That lost generation has left behind an estimated 12 million orphans, more than half of them now taken care of by their grandmothers.
"The only thing we're thinking about now is our grandchildren, who are crying 'Where's mommy now, when is she coming back?'" Petronella Makhanya, of Alexandra, South Africa, told CTV News.
She lost her daughter to AIDS six years ago and now raises her two grandchildren, along with two other orphans.
For two years the Wakefield Grannies had sent financial assistance and letters of support to grandmothers like Makhanya, but only met their African friends this week.
The Stephen Lewis Foundation funded the trip so the African grandmothers could meet their supporters, and take part in the 16th International AIDS Conference in Toronto.
"We've exchanged pictures of course, and letters and so on, and that has brought us close, but this has been so special," said Geggie.
The Wakefield Grannies held a farewell luncheon for their friends on Wednesday to mark the end of the visit. For many, it was difficult to say goodbye.

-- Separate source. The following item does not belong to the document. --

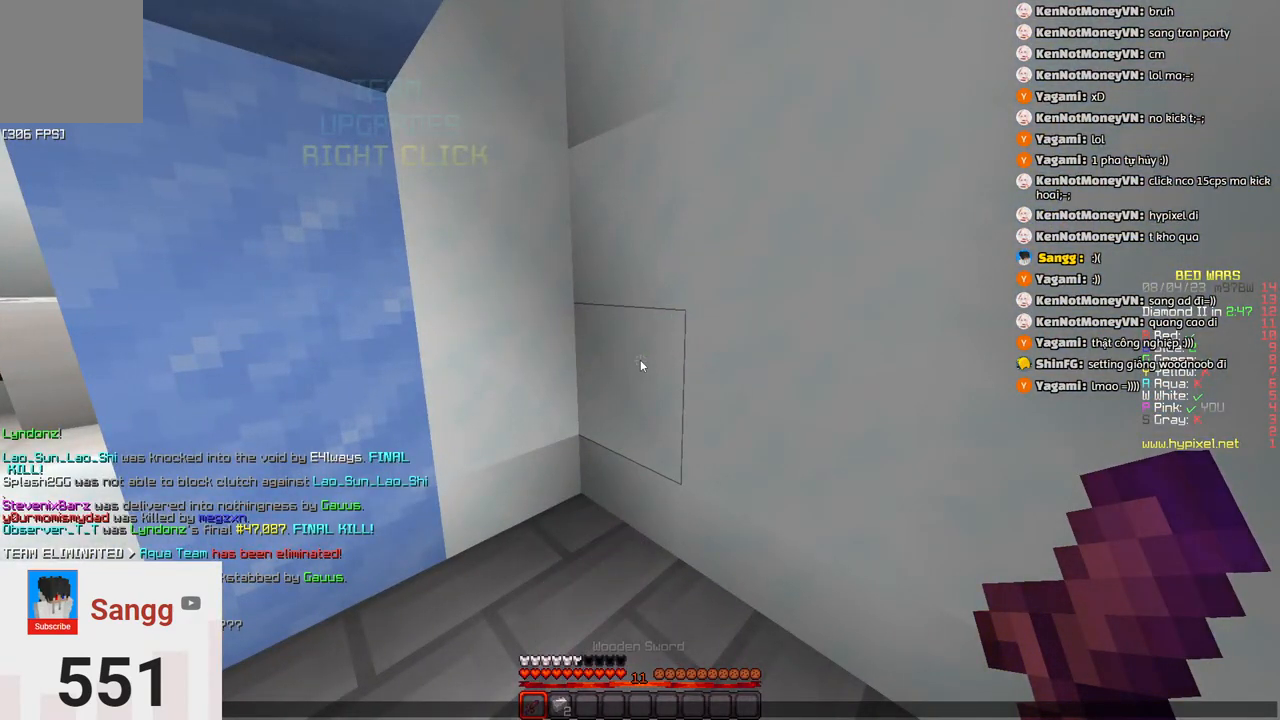
{"keys": [], "events": []}
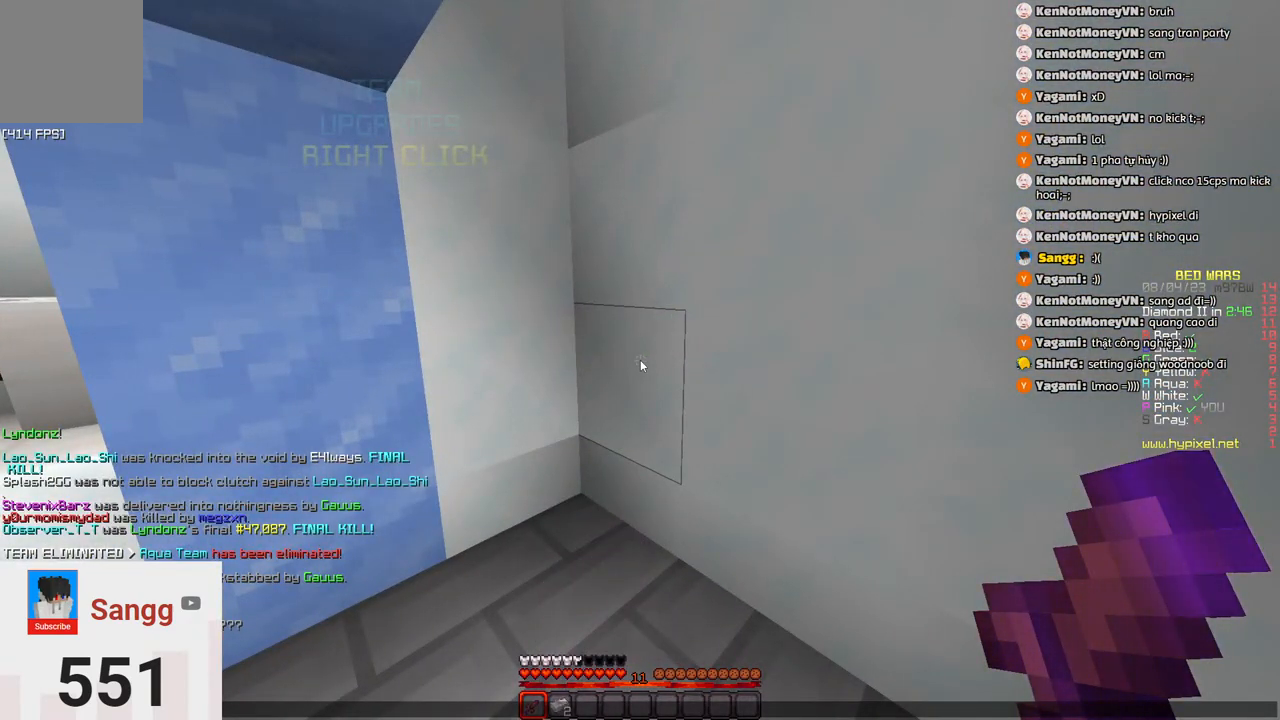
{"keys": [], "events": []}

"I think I will cry the whole night tonight," said African grandmother Magdalene. "I won't sleep."
Her friend Brenda Rooney said the meeting has reinforced the importance of her group's work.
"When I first started working with the Grannies, I believed the most important thing we could do was just send them money, and it wasn't until I started to receive letters from Magdalene that I started to understand that there really is so much more," said Rooney.
The Wakefield Grannies was one of the first Canadian charity groups to help African grandmothers, and now they are joined by other organizations across the country as part of the Grandmothers to Grandmothers campaign.
"The grandmothers are under tremendous duress," said Stephen Lewis, the UN Special Envoy for HIV/AIDS in Africa. "They have courage and resilience but they are impoverished."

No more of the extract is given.